>> begin INPUT FOR THIS TASK

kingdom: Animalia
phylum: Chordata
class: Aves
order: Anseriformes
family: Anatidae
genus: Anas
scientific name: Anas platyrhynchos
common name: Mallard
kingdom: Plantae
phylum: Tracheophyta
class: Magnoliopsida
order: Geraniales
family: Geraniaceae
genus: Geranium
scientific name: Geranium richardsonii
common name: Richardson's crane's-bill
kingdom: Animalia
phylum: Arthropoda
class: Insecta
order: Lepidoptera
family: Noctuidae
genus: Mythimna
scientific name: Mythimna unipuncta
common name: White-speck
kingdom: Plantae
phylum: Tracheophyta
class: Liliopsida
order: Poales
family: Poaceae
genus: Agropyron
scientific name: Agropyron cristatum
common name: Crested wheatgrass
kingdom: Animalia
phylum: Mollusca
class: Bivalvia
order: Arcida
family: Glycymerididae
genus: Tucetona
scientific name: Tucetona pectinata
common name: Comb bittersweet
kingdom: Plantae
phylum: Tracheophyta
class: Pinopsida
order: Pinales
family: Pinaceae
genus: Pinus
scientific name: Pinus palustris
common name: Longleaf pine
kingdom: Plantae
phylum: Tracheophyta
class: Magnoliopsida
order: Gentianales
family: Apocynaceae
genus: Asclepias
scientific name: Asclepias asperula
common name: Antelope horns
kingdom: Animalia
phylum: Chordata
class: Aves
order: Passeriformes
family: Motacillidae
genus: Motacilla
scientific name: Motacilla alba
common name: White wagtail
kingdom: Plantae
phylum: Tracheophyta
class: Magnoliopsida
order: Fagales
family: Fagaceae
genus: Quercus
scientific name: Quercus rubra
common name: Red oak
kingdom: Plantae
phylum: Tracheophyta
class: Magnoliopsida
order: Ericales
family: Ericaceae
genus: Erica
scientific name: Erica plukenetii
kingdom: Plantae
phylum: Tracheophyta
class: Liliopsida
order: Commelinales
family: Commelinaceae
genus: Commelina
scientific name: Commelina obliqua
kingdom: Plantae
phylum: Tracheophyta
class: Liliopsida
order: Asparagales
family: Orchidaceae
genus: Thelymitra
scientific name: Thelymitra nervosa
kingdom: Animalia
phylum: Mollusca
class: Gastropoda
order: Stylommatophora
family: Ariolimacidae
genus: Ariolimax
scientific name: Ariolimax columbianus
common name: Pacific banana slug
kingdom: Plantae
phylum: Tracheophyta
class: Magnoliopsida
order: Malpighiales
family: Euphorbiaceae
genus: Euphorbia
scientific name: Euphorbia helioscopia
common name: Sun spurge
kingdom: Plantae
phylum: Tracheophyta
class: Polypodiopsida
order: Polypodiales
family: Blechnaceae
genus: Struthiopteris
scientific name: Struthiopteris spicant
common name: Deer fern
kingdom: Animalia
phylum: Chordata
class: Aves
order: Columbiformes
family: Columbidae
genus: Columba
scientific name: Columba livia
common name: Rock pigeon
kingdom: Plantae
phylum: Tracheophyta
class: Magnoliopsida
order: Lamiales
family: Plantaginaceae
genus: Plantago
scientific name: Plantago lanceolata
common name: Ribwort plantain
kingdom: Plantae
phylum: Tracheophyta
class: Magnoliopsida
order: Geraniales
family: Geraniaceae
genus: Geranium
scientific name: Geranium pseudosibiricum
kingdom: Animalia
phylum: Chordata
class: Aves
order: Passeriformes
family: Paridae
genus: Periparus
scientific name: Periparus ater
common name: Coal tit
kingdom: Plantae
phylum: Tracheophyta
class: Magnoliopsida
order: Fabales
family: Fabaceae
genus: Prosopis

>> end INPUT FOR THIS TASK

Reproduce the records verbatim, starting with the line that contains "family: Orchidaceae" and ending with the final line of the records, both included.

family: Orchidaceae
genus: Thelymitra
scientific name: Thelymitra nervosa
kingdom: Animalia
phylum: Mollusca
class: Gastropoda
order: Stylommatophora
family: Ariolimacidae
genus: Ariolimax
scientific name: Ariolimax columbianus
common name: Pacific banana slug
kingdom: Plantae
phylum: Tracheophyta
class: Magnoliopsida
order: Malpighiales
family: Euphorbiaceae
genus: Euphorbia
scientific name: Euphorbia helioscopia
common name: Sun spurge
kingdom: Plantae
phylum: Tracheophyta
class: Polypodiopsida
order: Polypodiales
family: Blechnaceae
genus: Struthiopteris
scientific name: Struthiopteris spicant
common name: Deer fern
kingdom: Animalia
phylum: Chordata
class: Aves
order: Columbiformes
family: Columbidae
genus: Columba
scientific name: Columba livia
common name: Rock pigeon
kingdom: Plantae
phylum: Tracheophyta
class: Magnoliopsida
order: Lamiales
family: Plantaginaceae
genus: Plantago
scientific name: Plantago lanceolata
common name: Ribwort plantain
kingdom: Plantae
phylum: Tracheophyta
class: Magnoliopsida
order: Geraniales
family: Geraniaceae
genus: Geranium
scientific name: Geranium pseudosibiricum
kingdom: Animalia
phylum: Chordata
class: Aves
order: Passeriformes
family: Paridae
genus: Periparus
scientific name: Periparus ater
common name: Coal tit
kingdom: Plantae
phylum: Tracheophyta
class: Magnoliopsida
order: Fabales
family: Fabaceae
genus: Prosopis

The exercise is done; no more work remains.